The record is a follow-up to his 2015 self-titled EP and marks the release of the first single from the album, Phato. Lelosa deems himself the legitimate heir of the lithoko or praise poetry tribe, a passionate artist with praise poetry uniquely infused in AfroJazz music — a culture-driven style.
He recorded all of Bana Ba Thari album tracks in BK’s studio in Maseru, working with SaMoqhRa as his producer. The album features musical giants such as Tlali-Mothoana, Thaathe, and melodious female, Mosimoli.
The bass guitarist, Mega, proved his skill on songs like Phato, Litau, and Lesotho. Bana Ba Thari is composed of 10 tracks that Lelosa wrote over just one month.
Throughout this new album, his relaxing praise poetry style remains present yet matured, with a more refined worldview. Having successfully completed the album, Lelosa and his team will now sell the album through flash drives encrypted to be non-rewritable.

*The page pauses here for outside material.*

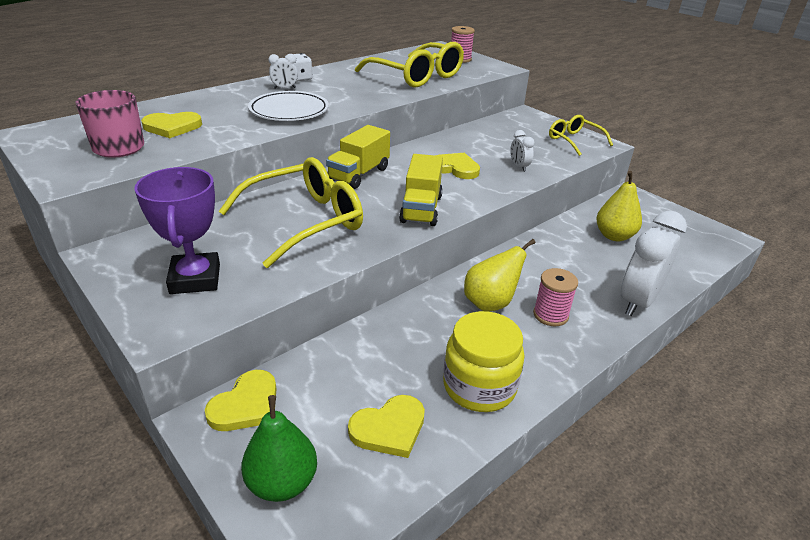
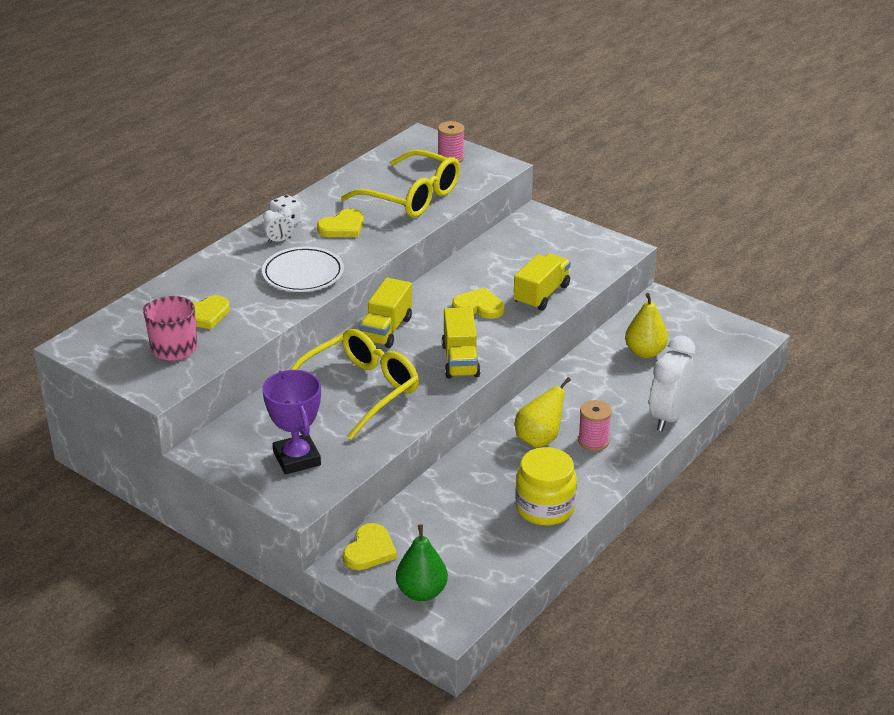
camera: 10 degrees left, 0 degrees up
(389, 428) = (484, 547): yellow heart -> yellow heart (342, 227)
(519, 167) = (541, 295): white clock -> yellow truck
(574, 141) = (594, 249): yellow glasses -> none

Lelosa told thepost that “in this way it will be difficult, if not impossible, for pirates to steal my music”. “This is because we now live in the modern world where CD’s are slowly fading away,” he said.
“Truly, we didn’t expect the whole album to turn out so well, especially having in mind that we have been recording it in the midst of Covid,” he said in a statement released earlier.
“The new songs are inspired by some great life-changing events in my life, including a glimpse to my past – my real roots.
”
While each song varies in tone, they all are originals and circle back to one universal theme.
“Bana Ba Thari is a poetry-filled, catchy collection of reminders that our cultural roots, love, harmony, diversity, and unity can co-exist in our modern world”, he said.
Lelosa is not singing a ‘Sothofied’ hip-hop or RnB but Afro-jazz that is preserving the Basotho oral poetry, the lithoko or praise poems, the lifela (poems of travellers) and the liboko or family odes.
Proud of being a direct descendant of Lethole, the 18th to 19th century chief of his Makhoakhoa clan, Lelosa says his lithoko do not praise war like his forefathers did.
In those years the lithoko were inspired by the wars a chief fought and won against his enemies or those he raided their cattle. His great grandfather Lethole’s praise poem goes like this: “The shooting Lethole, the one shooting at people’s cattle while shooting he raided the pack animals.
”
It is a self-praise poem that shows how Lethole shot arrows, for in his time Basotho had no guns, at a community he attacked and raided their cattle.
Similarly, another of Lelosa’s ancestors Matela I son of Lethole who lived in the late 19th century, said in his poem: “Go and tell ’Mota (chief of the Batlokoa), that an elephant is waiting at his cattle post, it is waiting with its long sharp horns, with sharpened horns.
”
Matela showed how he was waiting at ’Mota’s cattle post to raid his livestock, his spears likened to the long, sharp horns of an elephant.
“I am proud of my ancestors who have their own praise poems,” Lelosa told thepost.
However, his own poems are not based on wars because he lives today when war is looked upon with contempt and his praise poems are rather inspired by socio-economic and political situations.
His songs are displaying the changing socio-economic-political conditions, brought by what others call civilisation while others say it is colonialism that made Africans disdain their own origins.
Lelosa blames Christianity for “the waning of appreciation of our African identity in favour of what the West regards best for mankind”. “It is Christianity that has brought all this and because of this we have lost our national identity as Africans, as Basotho,” he said, referring to every black African as a Mosotho.
He says it is high time Basotho go back to their roots and appreciate what their forefathers fought and lived for. Through song, Lelosa hopes to achieve this attitude towards Africanism.